Published by Webmaster in Hedgehogs · 12/4/2016 20:24:00
Today I collected 'Wren', as named by the rescue where he spent the winter hibernating, and brought him home along with another hoggy, Andy, for release.
They are currently relaxing after their journey, tucking into a meal of hedgehog biscuits topped with dried mealworms, ready for later this evening when they will be released into a safe location in which they can also be monitored.
If anyone sees them in the village or foraging in your garden overnight, then please do let us know. Wren has two fluorescent spots on his back and Andy, who is smaller, has just one. We'd love to hear what they get up to and hope both may become parents later in the spring/summer.
After watching some curious nest-building activity in Hog Hall over the last 4 days and fearing the return of some less-welcome wildlife.... the very happy news is that 'our' Hoggy has returned following release on 20th December. She is currently snoozing happily back in Hog Hall and looking very plump and healthy.
Published by Webmaster in Hedgehogs · 19/1/2016 12:01:00
It's now nearly a month since we released Hoggy into a safe and secluded spot.
She spent a few days enjoying the home comforts of Hog Hall but then a large rat took up residence while she was out exploring. A camera trap monitored various comings and goings, both of Hoggy and Fat-Rat, unfortunately with Fat-Rat showing increasing interest in Hog Hall. With her hibernation home under threat, Hoggy gradually lost interest and moved on to pastures new. Fat-Rat is no longer and Hog Hall stands vacant, filled with cosy bedding, waiting to welcome her home.
We hope she is safe, warm and well, that she sheltered from the recent wet spell and is now snuggly tucked away during the frosty weather. If anyone has seen her, please let us know - firstname.lastname@example.org. She is (or was) quite distinctive with two fluorescent yellow 'high-vis' spots painted on her back for identification purposes.
Published by Webmaster in Hedgehogs · 20/12/2015 13:28:00
Today is Hoggy's moving-out day when she leaves her quarters by the kitchen radiator to move into Hog Hall for hibernation. However, she insists she prefers her current spot, thank you very much, along with being served fresh food and water twice-daily along with being spoon-fed dried mealworms.
Her weight has increased from 275g when found in October to a very healthy 875g now - ample to see her through hibernation if the temperature ever falls.
For identification purposes, she will be have a bright yellow flourescent 'high-viz' spot painted onto her back in the hope we may spot her out and about again in the spring. We hope we don't find a pile of yellow squashed yellow prickles by the roadside which is our fear having grown quite fond of her over the time she's spent with us.
It's not strictly Llangrove 'news' but mention has to be given to the number of hedgehogs residing in the village.

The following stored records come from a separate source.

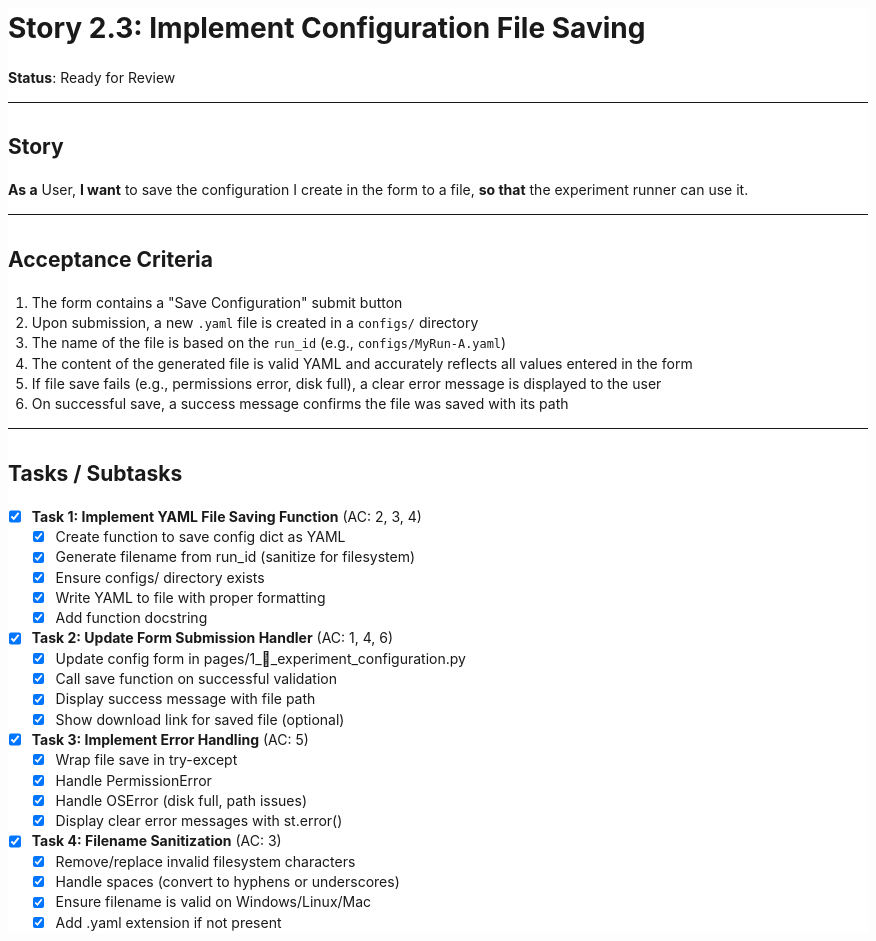 # Story 2.3: Implement Configuration File Saving

**Status**: Ready for Review

---

## Story

**As a** User,
**I want** to save the configuration I create in the form to a file,
**so that** the experiment runner can use it.

---

## Acceptance Criteria

1. The form contains a "Save Configuration" submit button
2. Upon submission, a new `.yaml` file is created in a `configs/` directory
3. The name of the file is based on the `run_id` (e.g., `configs/MyRun-A.yaml`)
4. The content of the generated file is valid YAML and accurately reflects all values entered in the form
5. If file save fails (e.g., permissions error, disk full), a clear error message is displayed to the user
6. On successful save, a success message confirms the file was saved with its path

---

## Tasks / Subtasks

- [x] **Task 1: Implement YAML File Saving Function** (AC: 2, 3, 4)
  - [x] Create function to save config dict as YAML
  - [x] Generate filename from run_id (sanitize for filesystem)
  - [x] Ensure configs/ directory exists
  - [x] Write YAML to file with proper formatting
  - [x] Add function docstring

- [x] **Task 2: Update Form Submission Handler** (AC: 1, 4, 6)
  - [x] Update config form in pages/1_🧪_experiment_configuration.py
  - [x] Call save function on successful validation
  - [x] Display success message with file path
  - [x] Show download link for saved file (optional)

- [x] **Task 3: Implement Error Handling** (AC: 5)
  - [x] Wrap file save in try-except
  - [x] Handle PermissionError
  - [x] Handle OSError (disk full, path issues)
  - [x] Display clear error messages with st.error()

- [x] **Task 4: Filename Sanitization** (AC: 3)
  - [x] Remove/replace invalid filesystem characters
  - [x] Handle spaces (convert to hyphens or underscores)
  - [x] Ensure filename is valid on Windows/Linux/Mac
  - [x] Add .yaml extension if not present

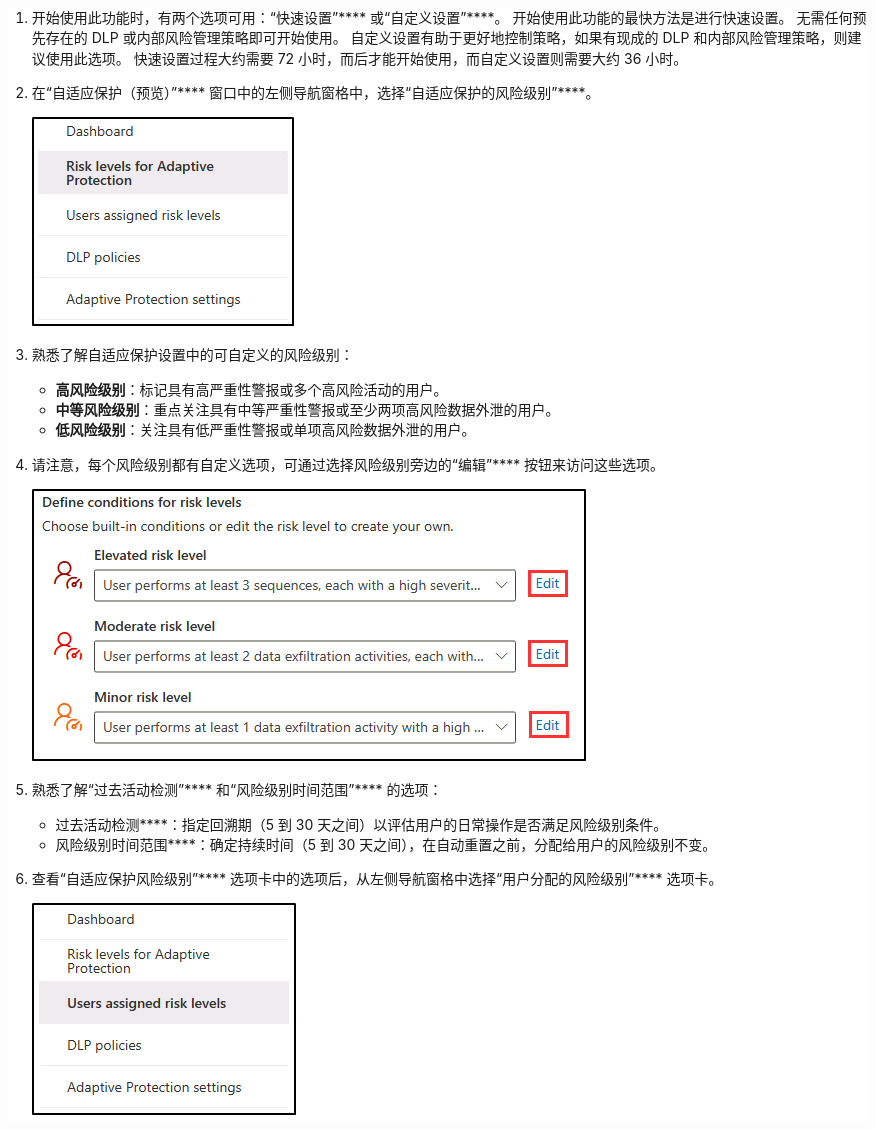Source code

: 1. 开始使用此功能时，有两个选项可用：“快速设置”**** 或“自定义设置”****。 开始使用此功能的最快方法是进行快速设置。 无需任何预先存在的 DLP 或内部风险管理策略即可开始使用。 自定义设置有助于更好地控制策略，如果有现成的 DLP 和内部风险管理策略，则建议使用此选项。 快速设置过程大约需要 72 小时，而后才能开始使用，而自定义设置则需要大约 36 小时。

1. 在“自适应保护（预览）”**** 窗口中的左侧导航窗格中，选择“自适应保护的风险级别”****。

    ![自适应保护部分中选定的“风险级别”的屏幕截图。](../Media/adaptive-protection-navigation-risk-level.png)

1. 熟悉了解自适应保护设置中的可自定义的风险级别：

    - **高风险级别**：标记具有高严重性警报或多个高风险活动的用户。
    - **中等风险级别**：重点关注具有中等严重性警报或至少两项高风险数据外泄的用户。
    - **低风险级别**：关注具有低严重性警报或单项高风险数据外泄的用户。

1. 请注意，每个风险级别都有自定义选项，可通过选择风险级别旁边的“编辑”**** 按钮来访问这些选项。

    ![自适应保护部分中的“定义风险级别条件”的屏幕截图](../Media/adaptive-protection-navigation-risk-level-edit.png)

1. 熟悉了解“过去活动检测”**** 和“风险级别时间范围”**** 的选项：

    - 过去活动检测****：指定回溯期（5 到 30 天之间）以评估用户的日常操作是否满足风险级别条件。
    - 风险级别时间范围****：确定持续时间（5 到 30 天之间），在自动重置之前，分配给用户的风险级别不变。

1. 查看“自适应保护风险级别”**** 选项卡中的选项后，从左侧导航窗格中选择“用户分配的风险级别”**** 选项卡。

    ![自适应保护部分中选定的“用户分配的风险级别”的屏幕截图。](../Media/users-assigned-adaptive-protection.png)
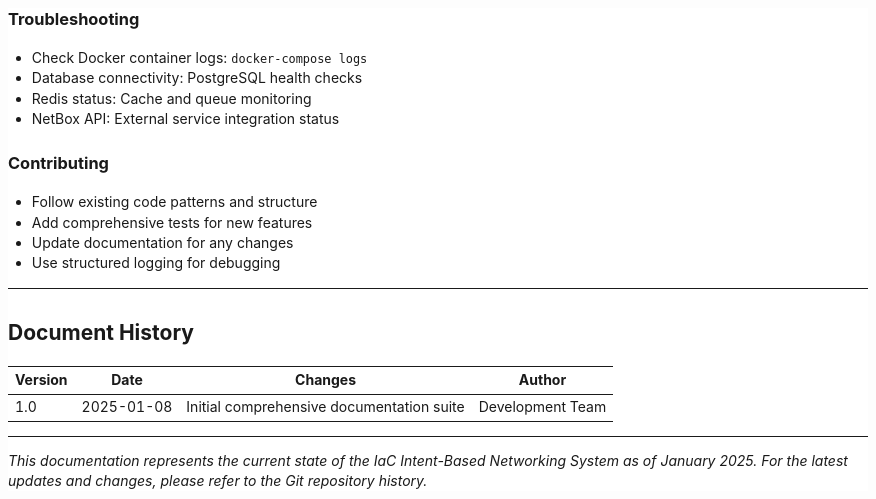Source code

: ### Troubleshooting
- Check Docker container logs: `docker-compose logs`
- Database connectivity: PostgreSQL health checks
- Redis status: Cache and queue monitoring
- NetBox API: External service integration status

### Contributing
- Follow existing code patterns and structure
- Add comprehensive tests for new features
- Update documentation for any changes
- Use structured logging for debugging

---

## Document History

| Version | Date | Changes | Author |
|---------|------|---------|--------|
| 1.0 | 2025-01-08 | Initial comprehensive documentation suite | Development Team |

---

*This documentation represents the current state of the IaC Intent-Based Networking System as of January 2025. For the latest updates and changes, please refer to the Git repository history.*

Having seen only one hoggie in the wild since my early childhood in Lancashire, I spotted just one hoggie while living in nearby Ross-on-Wye but since moving to Llangrove, we've been inundated with baby hogs.
We first stumbled upon a nest of very vocal young hoglets in our garden shed so left them undisturbed while monitoring mum on a series of camera traps both in the shed and around the garden and providing a supply of high protein kitten food, dried mealworms and fresh water. She developed a regular routine of heading out for a stroll at certain times the returning to her family before heading out on a second mission before returning just befor 6am. One morning, however, she went out and she didn't return.
We watched and waited, searched the hedgerows and even looked for any squashed prickly piles in the lanes but there were no signs other than a neighbour reporting continued regular hoggie-poop on her lawn. A sigh of relief: mum was fine but the hoglets had been deserted yet we knew from the camera traps they were too young and too small to survive hibernation.
Then followed nights of prowling the garden in search of the youngsters - and we were lucky enough to find some of the litter, bring them indoors for warmth and feeding then pass them onto a local rescue.
Mum acting strangely with one of her baby hoglets:
First baby hoglet found in the garden:
This hoggy was taken to rescue but very soon more followed:
Houdini - our first escapee
Tiny - at 175g
Littlun, 225g, who loved to climb and was often found in the lounge snoozing behind the curtains:
He liked to climb up my arm and try to squeeze up sleeves - which tickles!
We are now down to just one hoggy living in kitchen who is almost up to a safe hibernation weight and will make him a hoggy house then pop him out to hibernate and live in hope that he will be safe through the winter.
After 2 months with us, we've grown rather fond of him. He has his own routine, waits patiently for his feeds then crawls out for his feast before returning to his nestbox for a snooze.
Arrangements have been made for the smaller hoglets to be returned to us next year. They are too small to hibernate so will be kept awake through the winter and then returned to us in the spring where hopefully they will have their own families next year.